"Is he rich—this captain—what horse-marine corps is he captain of?" continued Morley in an angry whisper.

"Oh, Morley, hush! he is not rich, poor fellow!"

"Poor devil!" muttered Morley.

"But he has realised something; I know not what; though he asserts that he has come back to us poorer than when he went away."

"To us," replied Morley, with growing displeasure, which he strove in vain to conceal. "Who is he?"

"A second cousin, or something of that kind, to papa, and the son of his old friend, Mr. Thomas Hawkshaw, of Lincoln's-inn. But why all these questions?" asked Ethel, looking her lover fully and fondly in the face.

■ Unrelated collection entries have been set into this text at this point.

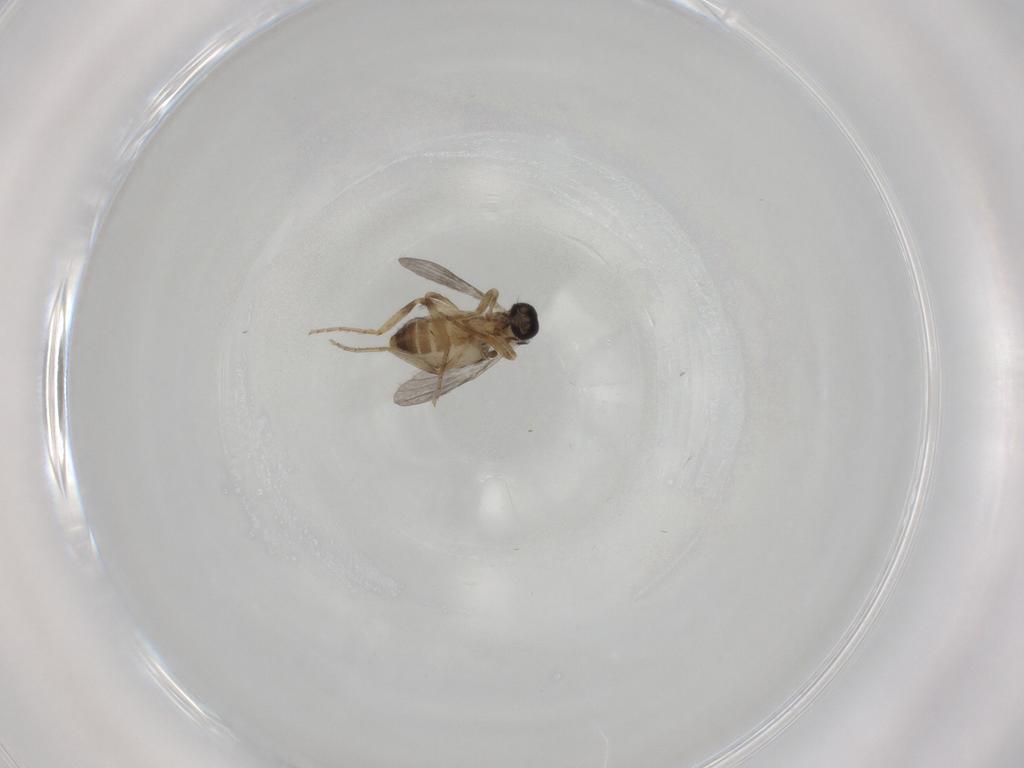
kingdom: Animalia
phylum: Arthropoda
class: Insecta
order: Diptera
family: Ceratopogonidae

Morley Ashton did not reply, for he felt an instinctive doubt and hatred of Hawkshaw: emotions that rose within his breast he scarcely knew why or wherefore; but, as a Scottish poet has it:

"Men feel by instinct swift as light,
The presence of the foe,
Whom God has marked in after years
To strike the mortal blow!"

Hawkshaw, while talking apparently to Mr. Basset, had his keen and sinister eyes fixed on the couple at the piano. They seemed plainly enough to indicate similar emotions in his breast, and to say:

"You are one too many in my diggings, Mr. Ashton. Poco e poco, I must get rid of you, my fine fellow, at whatever risk or cost!"